Cerrahi olmayan estetik işlemlerde ise botulinum toksin uygulamaları birinci sırada yer aldı. Bunu hyalüronik asit dolgular, epilasyon, ameliyatsız cilt sıkılaştırma ve lazerle cilt yenileme işlemleri izliyor.
Türkiye rinoplastide (burun estetiği) 43 bin 140 işlemle dünya altıncısı ve Avrupa birincisi. Lazer epilasyonda yine Avrupa’da en çok işlem yapılan ülkeyiz. Dünyada ise beşinciyiz. Dünyada en çok lazer epilasyon işlemi Japonya’da yapılıyor. Avrupa’da birinci olan Türkiye’yi Yunanistan takip ediyor. Türkiye, 119 bin 132 hyalüronik asit (sentetik dolgu) işlemiyle ABD, Brezilya, İtalya ve Japonya’nın ardından dünyada beşinci, Avrupa’da ikinci sırada. Türkiye ameliyatsız yüz gençleştirme alanında da iddialı. 21 bin 120 işlemle dünyada ABD, Japonya, Meksika ve Brezilya’nın ardından dördüncü sırada. Avrupa’da ise ilk sıradayız.
Türkiye saç transferi konusunda da 11 bin 328 işlemle dünyada üçüncü, Avrupa’da ise birinci sırada. Bu alanda dünya birinciliğini 36 bin 500 işlemle Hindistan elinde bulundururken, ikinci sıradaki ABD’de 11 bin 418 işlem yapılmış.
Desteğe ve hukuki iyileşmeye ihtiyaç var
Elbette plastik cerrahinin desteklenmeye ve bazı hukuki iyileştirmelere ihtiyacı var. Yasal boşluklar, merdivenaltı işletmeleri cesaretlendirirken, hastalar bilgi eksikliği ve daha ekonomik olduğundan uzman olmayan kişilere işlem yaptırabiliyor. Medyada karşılaşılan komplikasyonların önemli bölümü bu tür illegal işletmelerden kaynaklanıyor. Bu hatalar hastaları korkutup işlemlerden uzak tutarken, sağlık turizmine de balta vuruyor.
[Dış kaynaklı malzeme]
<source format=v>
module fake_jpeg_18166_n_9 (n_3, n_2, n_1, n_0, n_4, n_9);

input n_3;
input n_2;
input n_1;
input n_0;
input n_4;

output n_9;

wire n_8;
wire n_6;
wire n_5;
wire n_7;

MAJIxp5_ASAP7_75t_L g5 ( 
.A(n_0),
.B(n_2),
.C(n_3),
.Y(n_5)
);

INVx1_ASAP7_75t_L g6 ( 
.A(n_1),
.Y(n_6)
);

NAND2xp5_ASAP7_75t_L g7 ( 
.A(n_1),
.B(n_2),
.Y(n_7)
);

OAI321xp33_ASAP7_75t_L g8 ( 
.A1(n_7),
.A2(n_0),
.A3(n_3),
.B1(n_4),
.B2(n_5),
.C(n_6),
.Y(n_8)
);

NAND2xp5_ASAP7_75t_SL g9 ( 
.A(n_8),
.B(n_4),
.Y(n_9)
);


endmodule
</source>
TPRECD Bilimsel İşler Sorumlusu Prof. Dr. Selahattin Özmen, “Merdivenaltı işlemlerde yükseliş ve hatalı uygulamalardaki artış yurtdışı basınında ülkemiz için olumsuz propaganda yapılmasına zemin hazırlıyor. Plastik cerrahinin korunması ve geliştirilmesi için ruhsatsız, izinsiz ve uzmanlık alanı olmaksızın bu alanda çalışanları engelleyecek düzenlemelere ihtiyaç var” diyor.
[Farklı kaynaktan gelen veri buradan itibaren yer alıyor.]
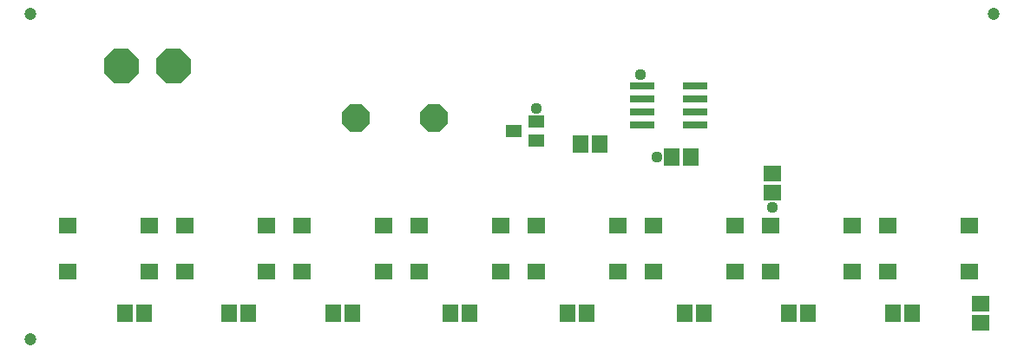
<source format=gts>
G04 EAGLE Gerber RS-274X export*
G75*
%MOMM*%
%FSLAX34Y34*%
%LPD*%
%INTop Solder Mask*%
%IPPOS*%
%AMOC8*
5,1,8,0,0,1.08239X$1,22.5*%
G01*
%ADD10C,1.203200*%
%ADD11P,3.629037X8X292.500000*%
%ADD12R,1.703200X1.503200*%
%ADD13P,2.969212X8X202.500000*%
%ADD14R,1.603200X1.203200*%
%ADD15R,1.503200X1.703200*%
%ADD16R,1.753200X1.503200*%
%ADD17R,2.403200X0.803200*%
%ADD18C,1.117600*%


D10*
X25400Y342900D03*
X25400Y25400D03*
X965200Y342900D03*
D11*
X114300Y292100D03*
X165100Y292100D03*
D12*
X749300Y187300D03*
X749300Y168300D03*
D13*
X419100Y241300D03*
X342900Y241300D03*
D14*
X497000Y228600D03*
X519000Y238100D03*
X519000Y219100D03*
D15*
X581000Y215900D03*
X562000Y215900D03*
D12*
X952500Y41300D03*
X952500Y60300D03*
D15*
X117500Y50800D03*
X136500Y50800D03*
X219100Y50800D03*
X238100Y50800D03*
X320700Y50800D03*
X339700Y50800D03*
X435000Y50800D03*
X454000Y50800D03*
X549300Y50800D03*
X568300Y50800D03*
X663600Y50800D03*
X682600Y50800D03*
X765200Y50800D03*
X784200Y50800D03*
X866800Y50800D03*
X885800Y50800D03*
D16*
X141350Y136800D03*
X61850Y136800D03*
X141350Y91800D03*
X61850Y91800D03*
X255650Y136800D03*
X176150Y136800D03*
X255650Y91800D03*
X176150Y91800D03*
X369950Y136800D03*
X290450Y136800D03*
X369950Y91800D03*
X290450Y91800D03*
X484250Y136800D03*
X404750Y136800D03*
X484250Y91800D03*
X404750Y91800D03*
X598550Y136800D03*
X519050Y136800D03*
X598550Y91800D03*
X519050Y91800D03*
X712850Y136800D03*
X633350Y136800D03*
X712850Y91800D03*
X633350Y91800D03*
X827150Y136800D03*
X747650Y136800D03*
X827150Y91800D03*
X747650Y91800D03*
X941450Y136800D03*
X861950Y136800D03*
X941450Y91800D03*
X861950Y91800D03*
D17*
X621700Y260350D03*
X673700Y260350D03*
X621700Y273050D03*
X621700Y247650D03*
X621700Y234950D03*
X673700Y273050D03*
X673700Y247650D03*
X673700Y234950D03*
D15*
X669900Y203200D03*
X650900Y203200D03*
D18*
X519113Y250825D03*
X636588Y203200D03*
X749300Y153988D03*
X620713Y284163D03*
M02*

</source>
TPRECD Yönetim Kurulu üyelerinden Prof. Dr. Şükrü Yazar ise sektörden çürük elmalarının ayıklanmasının önemine dikkat çekerek yetkili makamlara çağrıda bulundu: “İlgili makamlardan talebimiz, ülkemizin en değerli insan kaynaklarından olan plastik cerrahların çalışma alanlarının korunması, Plastik Cerrahi eğitimlerine daha fazla kaynak ayrılması ve koşulların iyileştirilmesidir. Branş ihlalleri ve merdivenaltı uygulamaların önüne geçmek için yasal yaptırımların artırılmasını bekliyoruz. Bu alana yapılacak yatırımlar; sağlık turizminde dünya markası konumumuzu sağlamlaştıracak ve pozisyonumuzu güçlendirecektir.”